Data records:
= = =
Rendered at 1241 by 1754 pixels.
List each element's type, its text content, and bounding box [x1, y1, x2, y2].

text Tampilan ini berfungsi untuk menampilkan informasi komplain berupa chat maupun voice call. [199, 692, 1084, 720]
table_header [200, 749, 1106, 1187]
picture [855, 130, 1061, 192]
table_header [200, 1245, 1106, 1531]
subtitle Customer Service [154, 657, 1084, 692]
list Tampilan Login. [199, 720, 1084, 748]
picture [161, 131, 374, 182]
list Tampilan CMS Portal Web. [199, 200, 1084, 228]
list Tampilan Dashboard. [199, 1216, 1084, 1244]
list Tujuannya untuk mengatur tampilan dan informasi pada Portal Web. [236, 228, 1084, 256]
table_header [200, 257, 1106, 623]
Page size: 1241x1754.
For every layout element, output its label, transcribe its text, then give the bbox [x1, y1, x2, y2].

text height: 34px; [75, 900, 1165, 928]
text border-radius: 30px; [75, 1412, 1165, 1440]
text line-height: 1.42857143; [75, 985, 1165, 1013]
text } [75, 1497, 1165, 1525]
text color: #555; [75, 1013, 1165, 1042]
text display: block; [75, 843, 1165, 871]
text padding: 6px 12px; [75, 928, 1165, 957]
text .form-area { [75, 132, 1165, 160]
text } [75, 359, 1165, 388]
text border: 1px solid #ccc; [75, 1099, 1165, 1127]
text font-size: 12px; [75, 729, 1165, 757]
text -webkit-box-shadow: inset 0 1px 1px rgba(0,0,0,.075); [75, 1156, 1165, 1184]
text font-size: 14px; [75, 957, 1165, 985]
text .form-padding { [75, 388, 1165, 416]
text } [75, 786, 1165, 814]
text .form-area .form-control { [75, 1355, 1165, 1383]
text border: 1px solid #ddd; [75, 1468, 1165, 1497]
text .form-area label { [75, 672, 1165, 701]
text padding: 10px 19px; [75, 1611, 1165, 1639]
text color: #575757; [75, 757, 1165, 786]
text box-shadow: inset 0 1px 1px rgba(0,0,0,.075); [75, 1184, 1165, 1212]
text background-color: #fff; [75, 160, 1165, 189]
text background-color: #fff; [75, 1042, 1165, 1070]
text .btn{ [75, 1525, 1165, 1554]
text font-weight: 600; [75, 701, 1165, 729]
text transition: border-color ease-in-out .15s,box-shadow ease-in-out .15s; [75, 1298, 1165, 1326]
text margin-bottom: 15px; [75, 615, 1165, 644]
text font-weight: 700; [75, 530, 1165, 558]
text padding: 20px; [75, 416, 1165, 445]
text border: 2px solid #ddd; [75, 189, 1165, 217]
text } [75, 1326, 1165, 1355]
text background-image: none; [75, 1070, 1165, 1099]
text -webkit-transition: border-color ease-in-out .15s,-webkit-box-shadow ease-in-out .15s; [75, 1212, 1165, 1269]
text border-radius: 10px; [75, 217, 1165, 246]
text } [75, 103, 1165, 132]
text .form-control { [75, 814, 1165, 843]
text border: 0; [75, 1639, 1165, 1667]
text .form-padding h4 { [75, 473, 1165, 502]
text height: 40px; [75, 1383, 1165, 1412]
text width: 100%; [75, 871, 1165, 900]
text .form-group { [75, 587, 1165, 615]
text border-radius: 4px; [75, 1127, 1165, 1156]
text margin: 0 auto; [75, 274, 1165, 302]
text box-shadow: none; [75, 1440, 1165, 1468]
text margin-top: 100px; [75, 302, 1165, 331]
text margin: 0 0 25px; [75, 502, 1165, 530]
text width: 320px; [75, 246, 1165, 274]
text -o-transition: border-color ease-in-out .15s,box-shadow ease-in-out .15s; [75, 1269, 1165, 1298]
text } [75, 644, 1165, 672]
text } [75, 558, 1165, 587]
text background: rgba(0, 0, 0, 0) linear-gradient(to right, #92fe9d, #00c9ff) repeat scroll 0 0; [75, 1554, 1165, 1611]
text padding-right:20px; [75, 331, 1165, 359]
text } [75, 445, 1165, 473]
= = =
§ What is needed
The records above need to be written out once more, exactly.

§ Solution to this problem
Rendered at 1241 by 1754 pixels.
List each element's type, its text content, and bounding box [x1, y1, x2, y2].

text Tampilan ini berfungsi untuk menampilkan informasi komplain berupa chat maupun voice call. [199, 692, 1084, 720]
table_header [200, 749, 1106, 1187]
picture [855, 130, 1061, 192]
table_header [200, 1245, 1106, 1531]
subtitle Customer Service [154, 657, 1084, 692]
list Tampilan Login. [199, 720, 1084, 748]
picture [161, 131, 374, 182]
list Tampilan CMS Portal Web. [199, 200, 1084, 228]
list Tampilan Dashboard. [199, 1216, 1084, 1244]
list Tujuannya untuk mengatur tampilan dan informasi pada Portal Web. [236, 228, 1084, 256]
table_header [200, 257, 1106, 623]
Page size: 1241x1754.
For every layout element, output its label, transcribe its text, then give the bbox [x1, y1, x2, y2].

text height: 34px; [75, 900, 1165, 928]
text border-radius: 30px; [75, 1412, 1165, 1440]
text line-height: 1.42857143; [75, 985, 1165, 1013]
text } [75, 1497, 1165, 1525]
text color: #555; [75, 1013, 1165, 1042]
text display: block; [75, 843, 1165, 871]
text padding: 6px 12px; [75, 928, 1165, 957]
text .form-area { [75, 132, 1165, 160]
text } [75, 359, 1165, 388]
text border: 1px solid #ccc; [75, 1099, 1165, 1127]
text font-size: 12px; [75, 729, 1165, 757]
text -webkit-box-shadow: inset 0 1px 1px rgba(0,0,0,.075); [75, 1156, 1165, 1184]
text font-size: 14px; [75, 957, 1165, 985]
text .form-padding { [75, 388, 1165, 416]
text } [75, 786, 1165, 814]
text .form-area .form-control { [75, 1355, 1165, 1383]
text border: 1px solid #ddd; [75, 1468, 1165, 1497]
text .form-area label { [75, 672, 1165, 701]
text padding: 10px 19px; [75, 1611, 1165, 1639]
text color: #575757; [75, 757, 1165, 786]
text box-shadow: inset 0 1px 1px rgba(0,0,0,.075); [75, 1184, 1165, 1212]
text background-color: #fff; [75, 160, 1165, 189]
text background-color: #fff; [75, 1042, 1165, 1070]
text .btn{ [75, 1525, 1165, 1554]
text font-weight: 600; [75, 701, 1165, 729]
text transition: border-color ease-in-out .15s,box-shadow ease-in-out .15s; [75, 1298, 1165, 1326]
text margin-bottom: 15px; [75, 615, 1165, 644]
text font-weight: 700; [75, 530, 1165, 558]
text padding: 20px; [75, 416, 1165, 445]
text border: 2px solid #ddd; [75, 189, 1165, 217]
text } [75, 1326, 1165, 1355]
text background-image: none; [75, 1070, 1165, 1099]
text -webkit-transition: border-color ease-in-out .15s,-webkit-box-shadow ease-in-out .15s; [75, 1212, 1165, 1269]
text border-radius: 10px; [75, 217, 1165, 246]
text } [75, 103, 1165, 132]
text .form-control { [75, 814, 1165, 843]
text border: 0; [75, 1639, 1165, 1667]
text .form-padding h4 { [75, 473, 1165, 502]
text height: 40px; [75, 1383, 1165, 1412]
text width: 100%; [75, 871, 1165, 900]
text .form-group { [75, 587, 1165, 615]
text border-radius: 4px; [75, 1127, 1165, 1156]
text margin: 0 auto; [75, 274, 1165, 302]
text box-shadow: none; [75, 1440, 1165, 1468]
text margin-top: 100px; [75, 302, 1165, 331]
text margin: 0 0 25px; [75, 502, 1165, 530]
text width: 320px; [75, 246, 1165, 274]
text -o-transition: border-color ease-in-out .15s,box-shadow ease-in-out .15s; [75, 1269, 1165, 1298]
text } [75, 644, 1165, 672]
text } [75, 558, 1165, 587]
text background: rgba(0, 0, 0, 0) linear-gradient(to right, #92fe9d, #00c9ff) repeat scroll 0 0; [75, 1554, 1165, 1611]
text padding-right:20px; [75, 331, 1165, 359]
text } [75, 445, 1165, 473]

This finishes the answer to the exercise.